= Jean Ashley Crawford =

American amateur golfer (born 1939)

Jean Ashley Crawford (born January 10, 1939) is an American former amateur golfer from the mid-1950s to the late 1960s.

In 1955, at age 16, she won the Broadmoor Invitational. She also won the 1961 Kansas Women's Amateur. She came to national prominence in 1960 when she competed for the first time in the U.S. Women's Amateur. In making it to the finals of that championship, she defeated Barbara McIntire, the defending champion and Ann Casey Johnstone, a member that year's Curtis Cup team. She eventually lost in the finals to JoAnne Gunderson.

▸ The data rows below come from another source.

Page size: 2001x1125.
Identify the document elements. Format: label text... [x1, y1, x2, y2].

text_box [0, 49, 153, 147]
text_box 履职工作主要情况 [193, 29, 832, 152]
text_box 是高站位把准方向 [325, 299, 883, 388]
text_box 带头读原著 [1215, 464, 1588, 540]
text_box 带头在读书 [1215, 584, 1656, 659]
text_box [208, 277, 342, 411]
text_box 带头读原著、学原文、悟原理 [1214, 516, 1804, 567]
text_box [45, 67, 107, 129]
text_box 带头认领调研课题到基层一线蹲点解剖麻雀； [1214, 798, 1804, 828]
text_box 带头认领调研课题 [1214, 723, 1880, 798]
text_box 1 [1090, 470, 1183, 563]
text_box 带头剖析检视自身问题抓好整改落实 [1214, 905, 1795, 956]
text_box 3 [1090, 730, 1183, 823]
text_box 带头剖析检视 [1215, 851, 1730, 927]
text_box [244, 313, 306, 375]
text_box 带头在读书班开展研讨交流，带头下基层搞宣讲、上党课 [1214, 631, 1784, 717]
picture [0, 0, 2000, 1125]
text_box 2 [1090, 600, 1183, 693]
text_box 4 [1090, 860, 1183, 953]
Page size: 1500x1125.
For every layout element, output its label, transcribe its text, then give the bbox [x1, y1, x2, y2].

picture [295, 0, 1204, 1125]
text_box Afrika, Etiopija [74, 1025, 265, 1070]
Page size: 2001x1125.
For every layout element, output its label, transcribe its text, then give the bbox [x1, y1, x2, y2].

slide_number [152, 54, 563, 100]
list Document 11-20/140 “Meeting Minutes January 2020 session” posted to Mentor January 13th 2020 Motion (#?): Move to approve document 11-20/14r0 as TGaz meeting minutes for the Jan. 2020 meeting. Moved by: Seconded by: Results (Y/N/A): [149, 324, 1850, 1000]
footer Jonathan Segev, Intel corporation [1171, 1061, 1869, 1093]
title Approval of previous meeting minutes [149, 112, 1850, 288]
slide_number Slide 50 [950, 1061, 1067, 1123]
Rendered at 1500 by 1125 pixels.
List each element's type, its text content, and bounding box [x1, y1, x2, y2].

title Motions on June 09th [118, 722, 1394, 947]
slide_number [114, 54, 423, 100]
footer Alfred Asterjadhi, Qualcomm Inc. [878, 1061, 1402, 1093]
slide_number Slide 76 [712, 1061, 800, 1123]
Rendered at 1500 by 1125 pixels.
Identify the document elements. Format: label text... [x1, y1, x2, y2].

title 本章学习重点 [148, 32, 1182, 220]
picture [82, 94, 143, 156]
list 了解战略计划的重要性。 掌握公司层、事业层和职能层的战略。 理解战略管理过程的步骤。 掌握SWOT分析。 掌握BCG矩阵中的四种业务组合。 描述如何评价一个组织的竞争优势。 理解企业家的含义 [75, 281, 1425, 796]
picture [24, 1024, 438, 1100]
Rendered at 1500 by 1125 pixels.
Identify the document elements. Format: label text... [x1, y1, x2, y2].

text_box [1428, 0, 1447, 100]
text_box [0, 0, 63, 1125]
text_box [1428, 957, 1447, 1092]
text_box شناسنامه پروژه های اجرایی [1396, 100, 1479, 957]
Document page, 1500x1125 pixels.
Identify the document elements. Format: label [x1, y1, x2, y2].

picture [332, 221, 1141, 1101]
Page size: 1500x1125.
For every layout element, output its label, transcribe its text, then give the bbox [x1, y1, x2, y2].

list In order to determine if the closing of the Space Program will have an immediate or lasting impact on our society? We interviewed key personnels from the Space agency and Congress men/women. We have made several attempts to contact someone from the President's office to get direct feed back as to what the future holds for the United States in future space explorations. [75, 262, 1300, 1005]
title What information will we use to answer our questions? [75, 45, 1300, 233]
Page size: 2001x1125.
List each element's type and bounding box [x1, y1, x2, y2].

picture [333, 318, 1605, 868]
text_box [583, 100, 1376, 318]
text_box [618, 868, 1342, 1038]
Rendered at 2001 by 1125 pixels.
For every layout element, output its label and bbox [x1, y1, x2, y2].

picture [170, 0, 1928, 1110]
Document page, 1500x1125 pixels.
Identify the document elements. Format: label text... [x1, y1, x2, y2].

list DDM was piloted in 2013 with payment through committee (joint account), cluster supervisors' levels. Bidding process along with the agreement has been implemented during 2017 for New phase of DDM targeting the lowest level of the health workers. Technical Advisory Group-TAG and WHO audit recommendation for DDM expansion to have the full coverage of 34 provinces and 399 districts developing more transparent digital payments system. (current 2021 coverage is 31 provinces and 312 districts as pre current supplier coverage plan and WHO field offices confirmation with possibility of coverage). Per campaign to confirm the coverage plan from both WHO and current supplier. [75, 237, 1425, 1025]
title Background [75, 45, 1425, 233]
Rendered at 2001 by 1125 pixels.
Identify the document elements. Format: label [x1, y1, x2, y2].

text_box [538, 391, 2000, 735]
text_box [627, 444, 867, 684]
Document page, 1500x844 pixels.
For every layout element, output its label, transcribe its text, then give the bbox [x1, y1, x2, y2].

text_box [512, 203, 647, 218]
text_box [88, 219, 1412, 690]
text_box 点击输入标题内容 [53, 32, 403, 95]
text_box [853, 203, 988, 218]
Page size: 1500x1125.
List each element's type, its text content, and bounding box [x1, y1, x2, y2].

She won the U.S. Women's Amateur title in 1965, defeating Anne Quast Welts in the final, who had previously won the title three times. In 1967, she again reached the final round of the U.S. Women's Amateur, losing to Mary Lou Dill. At that time, Ashley was a school teacher in Kansas. She represented the United States on three Curtis Cup teams (1962, 1966, and 1968). She served as the non-playing captain of the Curtis Cup team in 1972. Seven times in her career she finished in the top 4 in Kansas Women's Golf Championship. After her playing career ended, she served for several years as a member of the USGA Women's Committee. In 1992, she was elected to the Kansas Golf Hall of Fame.